Underwater gate detection problems

Hi,

I’m a 4th semester student working on an underwater gate detection system.

Setup:

  • Camera: USB (underwater)

  • Model: YOLO (trained with OBB annotations)

  • Pipeline: detection → custom Python logic for bounding box tracking

Problem:

  1. The model detects the gate but also locks onto background noise (false positives).

    • Gate color: green with a white top bar

    • Underwater conditions introduce strong color distortion and noise

  2. I am generating an additional bounding box in Python for tracking.

    • This leads to “box inside box” behavior

    • Causes ambiguity in selecting the correct target

Behavior:

  • Detection becomes unstable when the gate is partially visible

  • When close to the gate, the model detects incomplete structures

Constraints:

  • I cannot upload images/videos directly here, but I can share external links if needed

Questions:

  1. What are effective ways to reduce false positives in underwater YOLO detection?

  2. Is OBB appropriate for this task, or would standard bounding boxes be more stable?

  3. How should partial detections (close-range or cropped gates) be handled robustly?

  4. Are there any recommended repositories or pipelines for underwater object detection?

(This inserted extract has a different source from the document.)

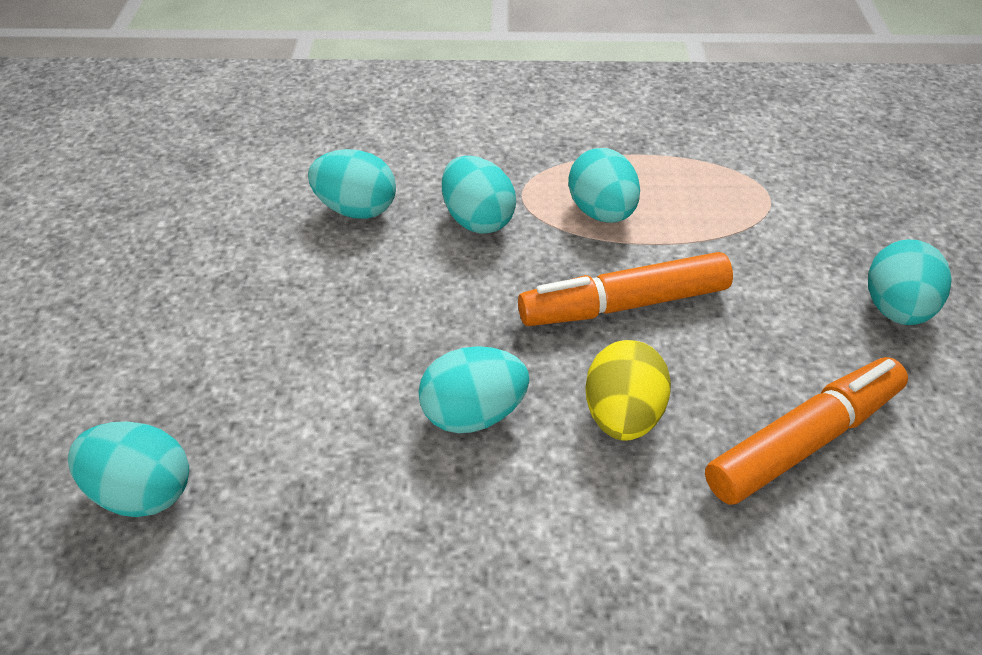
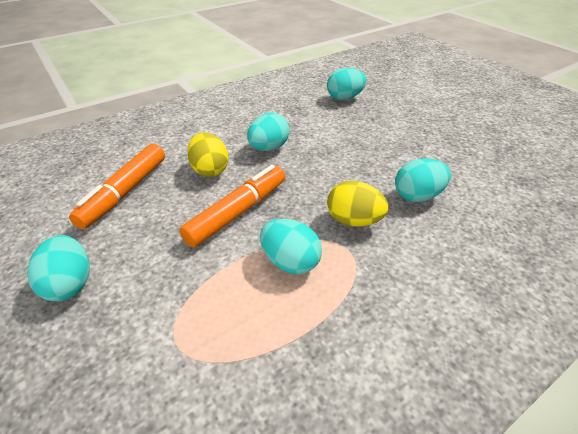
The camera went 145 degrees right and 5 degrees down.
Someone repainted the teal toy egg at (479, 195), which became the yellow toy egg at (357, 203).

  5. Which image preprocessing filters would you suggest for improving detection in underwater conditions?

Goal:
Achieve fast and stable gate detection for real-time navigation.

Thanks in advance.

Hi @Vansh, welcome to the forum :slight_smile:

These questions are primarily about computer vision, rather than being specifically related to the marine environment. While there are community members here with varying degrees of computer vision experience, I would also recommend looking to more dedicated spaces for asking computer vision questions, as they may well yield more targeted and relevant advice.

Trained in which environment? As an example, if you trained in air but are operating in water (or are operating in quite different water from what you trained in) then it is understandable that the changes of appearance have an impact on the model’s detection performance.

This is inherent to the underwater environment. Sometimes you can resolve it by reducing distance and/or controlling lighting, but in the absence of that you’ll need to work on detection algorithms that are robust to colour changes, and/or can compensate for them from an estimate of the distance from the objects in frame.

Any signal comes with noise. To improve the signal to noise ratio your options are to change the environment and/or sensing technology to reduce the noise or increase the strength of your signal, find a relevant signal that is less subject to noise, and/or process the incoming signal in ways that differentiate between signal and noise.

Without a sense of your application requirements and how exactly it’s failing it’s difficult to provide much direct advice. I’m unsure whether you can adjust lighting (e.g. by operating at different times, or adding your own lights), or filter dirty water, for example.

What do you mean by this? Are you running a different detection model in Python, or are you running a high frequency more generic object tracking model that is initialised and corrected by your YOLO detection model?

It’s not clear what you mean by this, or why it’s relevant (is it good? is it causing problems?).

Is ambiguity a problem? Have you done testing to determine which of your signals is more accurate? Is that situation-dependent?

What is important for you to detect? If partial detections are an important part of your application then you need to account for that. Do your processing capacity and hardware constraints allow you to have multiple detectors running in parallel? Could you use a wider camera angle? Are different parts of the gate differentiable? Is it important to know where you are relative to the gate, or just that you’re near it (or not far enough away from it to detect it properly)?

Is that because your forum account is new (which I can adjust the limitations of), or is this a project constraint (i.e. the images are of a space you don’t have authority to share publicly)?

You haven’t shared what kind of training or pre-processing you’re doing, or what control you have over the source data collection (e.g. lighting, camera stability, etc). It’s often the case that RGB is not the best colour-space for object detection, but that depends what you’re trying to detect, and you may have already changed to a different colour space.

That’s highly dependent on the needs of your application. If the orientation of the target is important then an oriented bounding box could maybe be valuable, but if you just need to generally have a sense of where something is then that’s less relevant.

Stability is also dependent on what’s causing detection/tracking failures - in some cases box orientation may make tracking subsequent frames easier, but in others it may be an overly tight constraint to try to match.

Try to detect smaller sections if you can, or use a feature detection framework that doesn’t expect or require the full object to be in frame (e.g. ORB, SIFT, etc).

I think this is very difficult to respond to without knowing lots more about your operating conditions, hardware, and detection requirements.

Which options have you already explored out of ones that come up from an online search for “underwater object detection”, and in what ways have they not been meeting your requirements?

A blur of some kind to reduce sensor noise is almost always a good idea. Beyond that it’s very dependent on your application. As an example, a technique like Sea-Thru could be very helpful for some situations, but could also be highly impractical overkill for others.